GOAL 1: In the passage below, from which book is today's first reading taken?

begin GIVEN PASSAGE

Thursday, April 23, 2009

My Lord and My God

Over the past few years, more and more books have come out promoting atheism, that is, the belief that God does not exist. For us who have an active faith life, it can seem impossible that anyone could possibly deny God's existence. However, the numbers of those who are unwilling or unable to believe in God are growing in size and influence.

Atheists are a small part of the overall population. Most people are searchers. They are not sure what or who to believe. They see the problems facing our world and wonder why a good God could allow so much injustice and suffering. At the same time, they see the beauty of nature and the basic goodness in people and can't help but believe that a good God must be responsible for it all. Their heart tells them that there must be something more to this world than what their eyes can see and what science can explain. They are ready to embrace the truth. They just are not sure where to find it.

That is where we come in. God has called each of us here for a reason. He has given us an active faith and a relationship with him so that we can reach out to those who are searching with the good news of Jesus' resurrection.

Today's first reading from the Acts of the Apostles describes the first community of believers. They are really the first parish founded by the apostles. As Saint Luke describes it, it is a community marked by deep love for one another. They shared everything they had so that none of them went hungry or homeless. Though the community of believers was experiencing rapid growth, no one was lost in the crowd or left out. All shared a sense of belonging and friendship because of their common faith in the Risen Lord.

In today's world, people long for community and to belong. Many of us live far from our extended families and childhood friends. Our work schedules and the technologies that surround us increasingly isolate us. We do not want to be another face in the crowd. We want to belong. We want to be missed when we don't show up. We want to be known and loved. This lonely world so often makes it difficult for people to believe and trust in a good God.

If we, as disciples of Christ, are going to effectively spread the good news of his resurrection, then we must be a people marked by love as were the first community of believers. As a parish united by faith, we are called to welcome each other, to take care of each other and to testify to one another about the power of God at work in our lives. Most people come to know and believe in God by meeting someone who is filled with God's love. God wants to make this parish a family where people encounter his love and become convinced that he is real because of the goodness of our lives.

Up to this point we have been discussing those who are searching for God who do not come to Mass. But what about those here today who are themselves searching? What about us when we have doubts and question our faith? For those of us who continue to question and even doubt, we have a great friend in Saint Thomas. As the gospel tells us, Thomas was not present the first time that Jesus appeared to the disciples. When the disciples told him that the Lord was alive, he refused to believe. Thomas could have left the other disciples to head back to his hometown to resume the life he had before Jesus called him. Believing that Jesus was dead, he could have abandoned his faith altogether. But despite his doubts, Thomas continued to stay with the other apostles. And because he decided to stay rather than to leave, he was able to see the Risen Lord for himself.

end GIVEN PASSAGE
begin TASK MATERIAL

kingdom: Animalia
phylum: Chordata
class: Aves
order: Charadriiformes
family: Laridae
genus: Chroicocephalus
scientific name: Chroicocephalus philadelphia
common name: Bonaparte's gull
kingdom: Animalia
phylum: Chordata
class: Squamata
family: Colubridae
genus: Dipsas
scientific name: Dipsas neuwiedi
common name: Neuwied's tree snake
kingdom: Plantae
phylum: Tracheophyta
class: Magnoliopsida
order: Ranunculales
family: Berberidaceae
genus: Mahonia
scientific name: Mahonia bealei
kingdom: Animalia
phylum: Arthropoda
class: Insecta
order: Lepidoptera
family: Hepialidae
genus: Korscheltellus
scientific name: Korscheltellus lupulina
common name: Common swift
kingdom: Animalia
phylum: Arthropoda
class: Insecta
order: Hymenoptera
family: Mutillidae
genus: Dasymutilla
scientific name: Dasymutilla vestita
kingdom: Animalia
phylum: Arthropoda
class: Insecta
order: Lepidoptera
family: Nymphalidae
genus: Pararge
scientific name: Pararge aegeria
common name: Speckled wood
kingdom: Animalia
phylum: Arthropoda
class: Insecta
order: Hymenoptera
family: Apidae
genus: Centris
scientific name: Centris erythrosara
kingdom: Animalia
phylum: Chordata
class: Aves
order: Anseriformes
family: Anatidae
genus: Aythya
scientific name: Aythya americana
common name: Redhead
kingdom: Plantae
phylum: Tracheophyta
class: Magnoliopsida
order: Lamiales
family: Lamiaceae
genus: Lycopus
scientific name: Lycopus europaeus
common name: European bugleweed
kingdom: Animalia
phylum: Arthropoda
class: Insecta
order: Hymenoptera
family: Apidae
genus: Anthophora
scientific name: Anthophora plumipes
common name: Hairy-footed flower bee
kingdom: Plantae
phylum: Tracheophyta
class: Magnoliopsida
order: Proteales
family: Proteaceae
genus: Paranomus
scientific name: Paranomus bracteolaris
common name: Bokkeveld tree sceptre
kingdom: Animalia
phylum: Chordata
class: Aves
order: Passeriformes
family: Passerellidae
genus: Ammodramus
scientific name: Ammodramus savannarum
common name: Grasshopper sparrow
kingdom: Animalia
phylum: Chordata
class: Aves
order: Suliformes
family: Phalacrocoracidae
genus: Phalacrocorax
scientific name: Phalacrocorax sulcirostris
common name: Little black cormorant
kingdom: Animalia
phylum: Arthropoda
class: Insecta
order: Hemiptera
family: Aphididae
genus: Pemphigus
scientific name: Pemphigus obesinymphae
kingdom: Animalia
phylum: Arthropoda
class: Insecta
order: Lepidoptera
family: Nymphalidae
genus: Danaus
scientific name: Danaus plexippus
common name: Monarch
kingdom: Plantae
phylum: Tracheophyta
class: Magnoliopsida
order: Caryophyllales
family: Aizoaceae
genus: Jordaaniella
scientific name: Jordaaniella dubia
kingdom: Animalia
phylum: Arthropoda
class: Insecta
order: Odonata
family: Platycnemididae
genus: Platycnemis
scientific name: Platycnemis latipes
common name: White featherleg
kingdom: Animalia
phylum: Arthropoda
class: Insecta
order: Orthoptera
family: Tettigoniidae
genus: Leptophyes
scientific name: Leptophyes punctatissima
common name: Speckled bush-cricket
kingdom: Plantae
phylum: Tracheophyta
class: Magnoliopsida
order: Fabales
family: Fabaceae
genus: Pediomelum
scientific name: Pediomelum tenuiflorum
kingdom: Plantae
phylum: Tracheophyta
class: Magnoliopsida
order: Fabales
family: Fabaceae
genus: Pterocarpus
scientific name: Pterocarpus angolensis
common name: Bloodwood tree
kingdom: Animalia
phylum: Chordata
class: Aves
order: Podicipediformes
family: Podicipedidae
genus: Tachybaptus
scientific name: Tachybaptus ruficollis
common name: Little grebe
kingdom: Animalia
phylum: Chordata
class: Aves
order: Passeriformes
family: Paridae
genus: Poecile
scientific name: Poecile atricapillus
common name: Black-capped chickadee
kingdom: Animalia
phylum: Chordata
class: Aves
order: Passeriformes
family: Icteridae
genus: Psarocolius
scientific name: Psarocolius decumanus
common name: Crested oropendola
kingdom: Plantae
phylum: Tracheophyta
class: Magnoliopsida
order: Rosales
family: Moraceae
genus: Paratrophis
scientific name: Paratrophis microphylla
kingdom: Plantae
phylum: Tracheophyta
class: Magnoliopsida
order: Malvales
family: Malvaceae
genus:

end TASK MATERIAL

GOAL 2: Convert the listing into a two-column CSV with the headers field and value, one row per entry, each field quoted and any line breaks turned into spaces. Begin with the line containing "scientific name: Paranomus bracteolaris" and continue through the line containing "genus: Danaus", including only those listing lines.

CORRECT RESULT 1: The Acts of the Apostles.

CORRECT RESULT 2:
field,value
"scientific name:","Paranomus bracteolaris"
"common name:","Bokkeveld tree sceptre"
"kingdom:","Animalia"
"phylum:","Chordata"
"class:","Aves"
"order:","Passeriformes"
"family:","Passerellidae"
"genus:","Ammodramus"
"scientific name:","Ammodramus savannarum"
"common name:","Grasshopper sparrow"
"kingdom:","Animalia"
"phylum:","Chordata"
"class:","Aves"
"order:","Suliformes"
"family:","Phalacrocoracidae"
"genus:","Phalacrocorax"
"scientific name:","Phalacrocorax sulcirostris"
"common name:","Little black cormorant"
"kingdom:","Animalia"
"phylum:","Arthropoda"
"class:","Insecta"
"order:","Hemiptera"
"family:","Aphididae"
"genus:","Pemphigus"
"scientific name:","Pemphigus obesinymphae"
"kingdom:","Animalia"
"phylum:","Arthropoda"
"class:","Insecta"
"order:","Lepidoptera"
"family:","Nymphalidae"
"genus:","Danaus"